Glenn “Da Blogfaddah” Reynolds is another convert to the world of iWork ’08 and Pages, Apple’s answer to Microsoft Office and Word.
I’ve been using Pages since it came out, and I love it. It isn’t perfect, but it’s somehow much more natural than using Microsoft Word. For one, it’s a Universal application so it runs much faster than Word on my Intel Macs. It’s also just more intuitive in a way that Apple’s apps tend to be in comparison to Microsoft’s applications. It isn’t something that’s easily quantifiable, but the way the program works just seems to involve less fighting to get what you want in comparison to Word. Using Word always ends up being a battle between what you intuitively want to do and Microsoft’s chosen way of doing things. Pages (and the rest of iWork ’08) doesn’t have that problem.
I’d guess it has a lot to do with the software engineering styles of Apple compared to Microsoft. I have a feeling that Apple either does more human interaction testing or has software developers with a better instinct for how people use software. My guess is that it’s the latter more than the former. User testing is great, but unless you “get it” in terms of application design, it often gets lost. Apple doesn’t go for the feature bloat that Microsoft embraces—which means that iWork doesn’t have some of the features of Office, but that the features it does have work much more intuitively than they do with Word.
Keynote already makes PowerPoint look like an amateur’s toy. Al Gore’s An Inconvenient Truth presentations were designed with Keynote, and even though the message may be questionable, the presentation is amazing. It looks like the rest of the package is following Keynote’s lead in becoming more than adequate replacements for their Office counterparts.
Pages has gone from a decent page-layout program to a perfectly workable replacement for Word. In fact, I’ve done all my word processing with Pages, converted them to Word, and no one has been at all the wiser. That includes using Pages to work on law review articles with massive amounts of tracked changes.

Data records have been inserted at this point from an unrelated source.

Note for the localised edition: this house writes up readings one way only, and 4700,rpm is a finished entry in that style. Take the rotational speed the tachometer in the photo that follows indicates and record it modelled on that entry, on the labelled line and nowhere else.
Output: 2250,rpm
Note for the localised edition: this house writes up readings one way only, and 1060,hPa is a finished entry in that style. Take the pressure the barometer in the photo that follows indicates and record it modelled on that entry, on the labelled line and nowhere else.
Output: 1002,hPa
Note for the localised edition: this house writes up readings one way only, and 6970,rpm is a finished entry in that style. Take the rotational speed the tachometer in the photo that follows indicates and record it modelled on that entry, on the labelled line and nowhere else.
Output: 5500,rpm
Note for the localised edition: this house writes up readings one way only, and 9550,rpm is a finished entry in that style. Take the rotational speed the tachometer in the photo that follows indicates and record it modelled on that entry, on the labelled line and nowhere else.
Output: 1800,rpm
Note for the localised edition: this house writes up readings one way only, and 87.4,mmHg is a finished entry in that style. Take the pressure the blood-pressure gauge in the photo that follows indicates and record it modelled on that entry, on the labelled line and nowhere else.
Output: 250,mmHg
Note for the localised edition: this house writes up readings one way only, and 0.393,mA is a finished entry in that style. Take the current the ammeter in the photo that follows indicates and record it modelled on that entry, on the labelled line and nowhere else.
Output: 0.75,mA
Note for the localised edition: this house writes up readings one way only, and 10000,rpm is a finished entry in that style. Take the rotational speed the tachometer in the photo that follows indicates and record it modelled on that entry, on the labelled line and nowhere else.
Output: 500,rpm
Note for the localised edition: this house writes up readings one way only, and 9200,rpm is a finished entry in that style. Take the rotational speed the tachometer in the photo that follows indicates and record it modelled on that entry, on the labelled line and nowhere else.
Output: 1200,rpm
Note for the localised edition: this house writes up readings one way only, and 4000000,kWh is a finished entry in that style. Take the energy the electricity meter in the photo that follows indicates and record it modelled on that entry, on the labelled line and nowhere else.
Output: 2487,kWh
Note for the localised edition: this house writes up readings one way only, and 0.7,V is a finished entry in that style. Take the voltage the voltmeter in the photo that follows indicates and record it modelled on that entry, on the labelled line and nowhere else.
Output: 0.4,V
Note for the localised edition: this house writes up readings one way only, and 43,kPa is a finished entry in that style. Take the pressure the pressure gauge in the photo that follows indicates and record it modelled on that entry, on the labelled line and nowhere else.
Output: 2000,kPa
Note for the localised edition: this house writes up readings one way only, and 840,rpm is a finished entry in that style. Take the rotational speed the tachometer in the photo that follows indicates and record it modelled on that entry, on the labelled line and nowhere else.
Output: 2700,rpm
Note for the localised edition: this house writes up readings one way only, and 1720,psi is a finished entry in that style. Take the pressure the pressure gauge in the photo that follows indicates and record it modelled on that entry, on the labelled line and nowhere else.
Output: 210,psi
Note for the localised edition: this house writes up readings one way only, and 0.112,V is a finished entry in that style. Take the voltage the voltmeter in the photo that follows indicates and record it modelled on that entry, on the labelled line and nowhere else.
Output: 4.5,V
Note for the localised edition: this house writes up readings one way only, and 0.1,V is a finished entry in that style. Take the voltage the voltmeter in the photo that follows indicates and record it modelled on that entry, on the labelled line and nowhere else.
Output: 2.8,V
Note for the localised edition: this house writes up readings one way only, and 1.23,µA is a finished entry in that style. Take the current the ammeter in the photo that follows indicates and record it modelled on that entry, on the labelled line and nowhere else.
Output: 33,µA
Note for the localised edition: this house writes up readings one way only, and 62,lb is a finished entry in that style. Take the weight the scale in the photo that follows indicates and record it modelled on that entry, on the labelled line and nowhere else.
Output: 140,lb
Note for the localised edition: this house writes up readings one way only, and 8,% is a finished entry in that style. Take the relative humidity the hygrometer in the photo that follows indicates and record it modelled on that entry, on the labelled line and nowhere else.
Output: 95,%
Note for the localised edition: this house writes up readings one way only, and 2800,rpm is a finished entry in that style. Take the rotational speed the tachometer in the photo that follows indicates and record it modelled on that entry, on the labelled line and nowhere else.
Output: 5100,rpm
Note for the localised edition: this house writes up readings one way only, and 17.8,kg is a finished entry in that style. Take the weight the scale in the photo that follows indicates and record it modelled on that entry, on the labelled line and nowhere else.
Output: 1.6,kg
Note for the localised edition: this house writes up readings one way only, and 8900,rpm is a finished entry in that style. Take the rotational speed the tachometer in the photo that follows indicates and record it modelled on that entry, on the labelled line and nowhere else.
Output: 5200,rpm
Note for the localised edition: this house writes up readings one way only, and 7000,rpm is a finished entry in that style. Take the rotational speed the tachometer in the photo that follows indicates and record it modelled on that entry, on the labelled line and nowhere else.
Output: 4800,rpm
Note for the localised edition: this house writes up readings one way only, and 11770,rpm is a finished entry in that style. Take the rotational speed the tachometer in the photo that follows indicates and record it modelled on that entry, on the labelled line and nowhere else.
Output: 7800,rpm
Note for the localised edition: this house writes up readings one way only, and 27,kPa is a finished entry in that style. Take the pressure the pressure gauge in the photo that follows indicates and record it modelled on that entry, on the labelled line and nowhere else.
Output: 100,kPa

iWork costs a pittance compared to Office. In fact, Keynote alone would be worth the $79 cost of the package for anyone who does presentations on a regular basis. The fact that it comes bundled with a worthy Word replacement and a decent spreadsheet app makes it even better. It isn’t quite an Office-killer, but since Microsoft is removing Visual Basic support for Office 2008 it may be just the opening that Apple needs.